■ Excerpt
────────────────────
Pulse-Based Control Using Koopman Operator Under Parametric Uncertainty

TL;DR

This paper develops pulse-based control strategies using Koopman operator theory to handle parametric uncertainties in monotone systems, providing convergence time estimates and extending applicability to non-monotone systems.

Contribution

It extends pulse-based control methods with Koopman operator techniques to uncertain systems, offering worst-case convergence estimates and broader applicability.

Findings

Effective control under parametric uncertainty demonstrated.

Provided worst-case convergence time bounds.

Applied methods to genetic toggle switch system.

Abstract

In applications, such as biomedicine and systems/synthetic biology, technical limitations in actuation complicate implementation of time-varying control signals. In order to alleviate some of these limitations, it may be desirable to derive simple control policies, such as step functions with fixed magnitude and length (or temporal pulses). In this technical note, we further develop a recently proposed pulse-based solution to the convergence problem, i.e., minimizing the convergence time to the target exponentially stable equilibrium, for monotone systems. In particular, we extend this solution to monotone systems with parametric uncertainty. Our solutions also provide worst-case estimates on convergence times. Furthermore, we indicate how our tools can be used for a class of non-monotone systems, and more importantly how these tools can be extended to other control problems. We illustrate our approach on switching under parametric uncertainty and regulation around a saddle point problems in a genetic toggle switch system.
────────────────────
■ Entries provided
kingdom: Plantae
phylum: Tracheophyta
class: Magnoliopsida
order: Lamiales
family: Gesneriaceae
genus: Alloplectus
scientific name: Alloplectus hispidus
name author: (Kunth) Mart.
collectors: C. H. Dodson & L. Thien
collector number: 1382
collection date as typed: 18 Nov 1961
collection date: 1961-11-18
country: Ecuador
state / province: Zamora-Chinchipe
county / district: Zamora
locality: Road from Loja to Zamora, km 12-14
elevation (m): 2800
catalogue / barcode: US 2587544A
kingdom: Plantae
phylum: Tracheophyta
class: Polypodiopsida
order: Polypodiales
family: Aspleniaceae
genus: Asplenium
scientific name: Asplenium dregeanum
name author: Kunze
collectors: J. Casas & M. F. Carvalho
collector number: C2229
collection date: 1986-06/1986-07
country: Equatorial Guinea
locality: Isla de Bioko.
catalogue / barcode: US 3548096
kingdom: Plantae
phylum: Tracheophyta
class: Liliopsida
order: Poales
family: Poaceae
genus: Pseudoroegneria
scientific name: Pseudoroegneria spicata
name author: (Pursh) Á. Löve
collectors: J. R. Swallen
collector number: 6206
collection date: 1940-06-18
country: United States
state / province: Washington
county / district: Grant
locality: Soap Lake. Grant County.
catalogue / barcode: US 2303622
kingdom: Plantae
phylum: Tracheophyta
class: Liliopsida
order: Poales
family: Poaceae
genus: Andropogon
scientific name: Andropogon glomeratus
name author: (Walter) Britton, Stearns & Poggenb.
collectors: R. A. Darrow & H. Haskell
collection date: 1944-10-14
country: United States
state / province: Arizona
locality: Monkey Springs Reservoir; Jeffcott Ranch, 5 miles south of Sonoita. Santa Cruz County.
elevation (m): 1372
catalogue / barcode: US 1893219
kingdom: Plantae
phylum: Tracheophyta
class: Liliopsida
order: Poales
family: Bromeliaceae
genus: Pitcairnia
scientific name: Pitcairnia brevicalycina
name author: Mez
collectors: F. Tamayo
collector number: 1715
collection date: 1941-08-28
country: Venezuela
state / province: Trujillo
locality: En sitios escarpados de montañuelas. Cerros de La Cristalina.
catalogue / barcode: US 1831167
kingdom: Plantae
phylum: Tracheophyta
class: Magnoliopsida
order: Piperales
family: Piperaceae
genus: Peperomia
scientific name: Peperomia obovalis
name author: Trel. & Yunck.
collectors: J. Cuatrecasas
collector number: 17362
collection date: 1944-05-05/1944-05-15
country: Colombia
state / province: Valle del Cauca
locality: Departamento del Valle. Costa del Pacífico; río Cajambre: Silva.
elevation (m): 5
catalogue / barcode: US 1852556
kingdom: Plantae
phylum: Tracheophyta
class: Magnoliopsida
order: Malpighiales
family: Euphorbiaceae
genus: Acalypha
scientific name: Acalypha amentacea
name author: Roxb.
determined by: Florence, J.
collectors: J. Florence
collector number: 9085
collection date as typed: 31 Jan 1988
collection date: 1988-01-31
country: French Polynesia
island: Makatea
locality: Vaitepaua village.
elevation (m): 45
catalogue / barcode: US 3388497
────────────────────
■ Prompt 1
According to the summary on pulse-based control, on what system is the approach illustrated?
■ Prompt 2
Decide whether each statement agrees with the summary on pulse-based control, and quote the words that settle it. (a) The convergence problem means minimizing the convergence time to the target equilibrium. (b) The solutions give best-case estimates on convergence times. (c) The tools are limited to monotone systems.
The lines have no connection to the summary on pulse-based control.

■ Written response 1
A genetic toggle switch system.

■ Written response 2
(a) Yes: "minimizing the convergence time to the target exponentially stable equilibrium"
(b) No: "Our solutions also provide worst-case estimates on convergence times."
(c) No: "we indicate how our tools can be used for a class of non-monotone systems"